Voor iedere rit en met regelmatige intervallen tijdens een langere rit de ladingverankering controleren. Een verkeerde of onvoldoende ladingverankering corrigeren. Informatie over vakkundige ladingverankering is bijvoorbeeld verkrijgbaar bij de fabrikanten van transporthulpmiddelen of van sjormiddelen voor de ladingverankering.

Ook de aanwijzingen met betrekking tot de beladingsrichtlijnen in acht nemen meer.

Bij de ladingverankering het volgende in acht nemen:
  • Tussenruimtes tussen de lading en de laadbakschotten en wielkasten gelijkmatig opvullen. Hiervoor vormstabiele transporthulpmiddelen, zoals keggen, houten blokken of stootkussens gebruiken.

  • Stabiele lading in alle richtingen vastzetten.

    De sjorpunten of de sjorogen en de geleiderails achter gebruiken.

    Uitsluitend volgens de geldende normen (bijvoorbeeld DIN EN) geteste sjormiddelen, bijvoorbeeld sjornetten en sjorbanden gebruiken. Zo mogelijk altijd de dichtst bij de lading aanwezige sjorpunten gebruiken en scherpe randen afdekken.

Volgens de geldende normen (bijvoorbeeld DIN EN) goedgekeurde sjormiddelen zijn verkrijgbaar bij een vakhandel of bij een gekwalificeerde werkplaats.

Aanwijzing met betrekking tot de sjorpunten en sjorogen op de laadruimtebodem voor de Tourer (voertuigklasse M1)
Sjorhoeken voor een optimale ladingverankering (voorbeeld)
Loodrecht ten opzichte van de laadruimtebodem
Laadruimtebodem
Sjorrichting onder een hoek van 75°
Sjorrichting onder een hoek van 45°

De sjorhoek ligt tussen de laadruimtebodem en de sjormiddelen. Voor een optimale ladingverankering volgens de norm ISO 27955 moet de sjorhoek tussen 45° en 75° liggen. Het maximale trekgewicht van 350 daN voor de sjorogen in de laadruimtebodem of in de geleiderails mag niet worden overschreden.

Aanwijzing met betrekking tot de scheidingswand voor bedrijfswagens (voertuigklasse N1)

Voertuigen die als bedrijfswagen (voertuigklasse N1) zijn goedgekeurd, voldoen zonder scheidingswand niet aan de norm ISO 27956 in de actueel geldende versie.

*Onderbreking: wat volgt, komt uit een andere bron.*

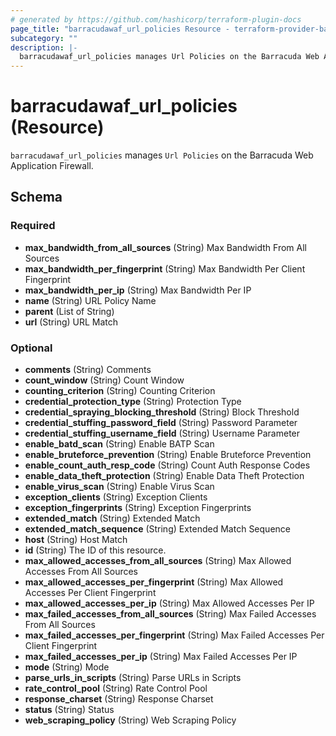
```yaml
---
# generated by https://github.com/hashicorp/terraform-plugin-docs
page_title: "barracudawaf_url_policies Resource - terraform-provider-barracudawaf"
subcategory: ""
description: |-
  barracudawaf_url_policies manages Url Policies on the Barracuda Web Application Firewall.
---
```


# barracudawaf_url_policies (Resource)

`barracudawaf_url_policies` manages `Url Policies` on the Barracuda Web Application Firewall.



<!-- schema generated by tfplugindocs -->
## Schema

### Required

- **max_bandwidth_from_all_sources** (String) Max Bandwidth From All Sources
- **max_bandwidth_per_fingerprint** (String) Max Bandwidth Per Client Fingerprint
- **max_bandwidth_per_ip** (String) Max Bandwidth Per IP
- **name** (String) URL Policy Name
- **parent** (List of String)
- **url** (String) URL Match

### Optional

- **comments** (String) Comments
- **count_window** (String) Count Window
- **counting_criterion** (String) Counting Criterion
- **credential_protection_type** (String) Protection Type
- **credential_spraying_blocking_threshold** (String) Block Threshold
- **credential_stuffing_password_field** (String) Password Parameter
- **credential_stuffing_username_field** (String) Username Parameter
- **enable_batd_scan** (String) Enable BATP Scan
- **enable_bruteforce_prevention** (String) Enable Bruteforce Prevention
- **enable_count_auth_resp_code** (String) Count Auth Response Codes
- **enable_data_theft_protection** (String) Enable Data Theft Protection
- **enable_virus_scan** (String) Enable Virus Scan
- **exception_clients** (String) Exception Clients
- **exception_fingerprints** (String) Exception Fingerprints
- **extended_match** (String) Extended Match
- **extended_match_sequence** (String) Extended Match Sequence
- **host** (String) Host Match
- **id** (String) The ID of this resource.
- **max_allowed_accesses_from_all_sources** (String) Max Allowed Accesses From All Sources
- **max_allowed_accesses_per_fingerprint** (String) Max Allowed Accesses Per Client Fingerprint
- **max_allowed_accesses_per_ip** (String) Max Allowed Accesses Per IP
- **max_failed_accesses_from_all_sources** (String) Max Failed Accesses From All Sources
- **max_failed_accesses_per_fingerprint** (String) Max Failed Accesses Per Client Fingerprint
- **max_failed_accesses_per_ip** (String) Max Failed Accesses Per IP
- **mode** (String) Mode
- **parse_urls_in_scripts** (String) Parse URLs in Scripts
- **rate_control_pool** (String) Rate Control Pool
- **response_charset** (String) Response Charset
- **status** (String) Status
- **web_scraping_policy** (String) Web Scraping Policy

De norm ISO 27956 beschrijft de voorzieningen voor een correcte ladingverankering in bestelwagens. Bij gebruik van het voertuig voor goederenvervoer wordt de montage achteraf van de scheidingswand dringend aanbevolen, omdat een correcte ladingverankering bij voertuigen zonder scheidingswand slechts zeer arbeidsintensief kan worden gerealiseerd.